Just to play with numbers, if 2,000 slaves are each running 2 tasks in parallel, and if the average task duration is 300 seconds, that means a request for a new task would be coming into the dispatcher every 75 milliseconds on average. Can the dispatcher logic be evaluated every 75 milliseconds? Yes, that might be possible. What if this dispatcher is is being used in a financial or industrial situation where the task volume is 1,000 times greater? Can it still keep up? Doubtful. True, multithreaded code would be faster since the locking can happen between objects in memory rather than in the database. But the dispatcher still needs to read and update the state, and there is still state contention with other components that need to interact with the state. Another question is, does it make sense for thousands of nodes to all talk to one dispatcher? How is that any better than thousands of nodes all talking to one database? It’s still a network bottleneck, and it’s still solved by horizontal scaling.

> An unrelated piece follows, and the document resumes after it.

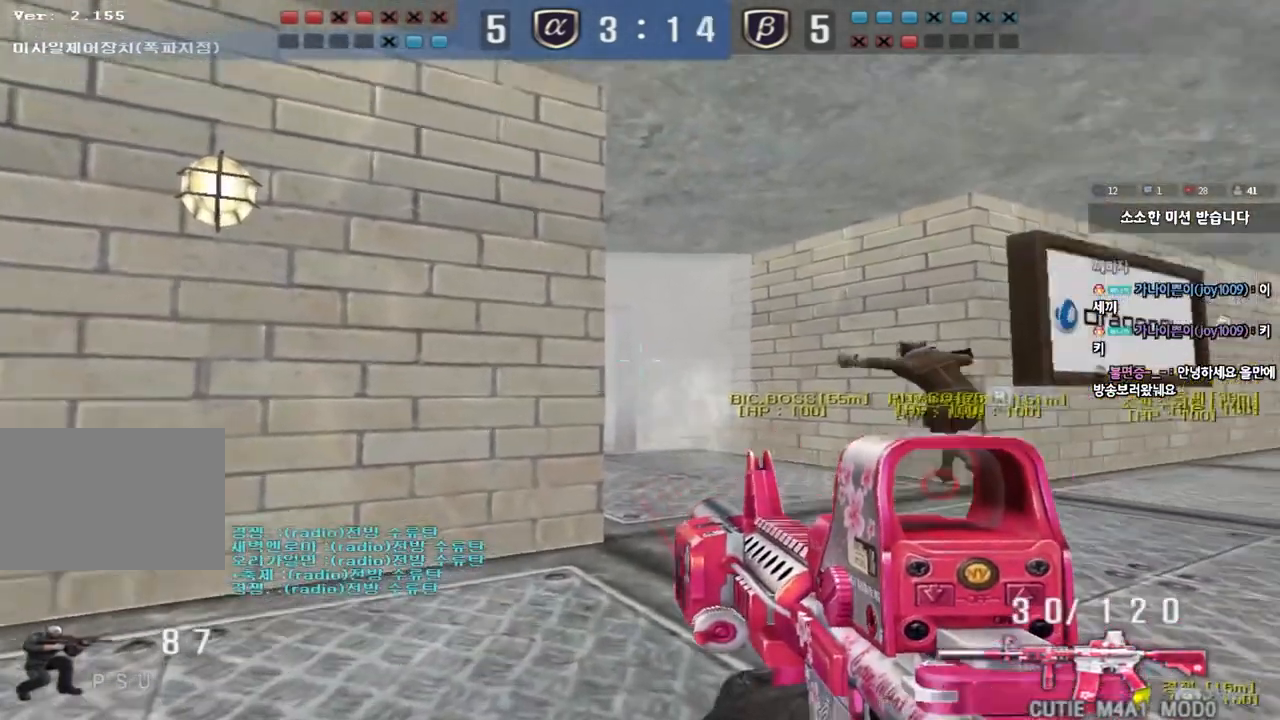
{"keys": ["ctrl"], "events": []}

So, what are the facts on the ground? The dispatcher will always need to deal with some degree of state contention. We can imagine cases where a single dispatcher process might not be able to keep up with the volume of task requests. A lone dispatcher would be a network bottleneck the same way that a lone database is a bottleneck. There is a robustness case for running multiple dispatchers. My conclusion: Any future design needs to allow for dispatchers running in parallel. Of course, if someone wanted to dial the spinner down to “1”, they could have a truly centralized dispatcher.
I think there are two parts to the “central-ness” that is spoken of. One part is the signal-to-noise that you mentioned, which I think is likely resolved by tuning the number of machines participating in dispatching. The other part is the perspective of the logic as being slave-centric vs job-centric vs whatever-centric. Since the goal is simply to pair tasks with Slaves, if the logic is customizable, then it can be written from whatever perspective is best for the use case.
I prefer to move away from the black-and-white fallacy of central vs distributed and instead look at the problem as a spectrum from which an optimal setting can be tuned for each use case.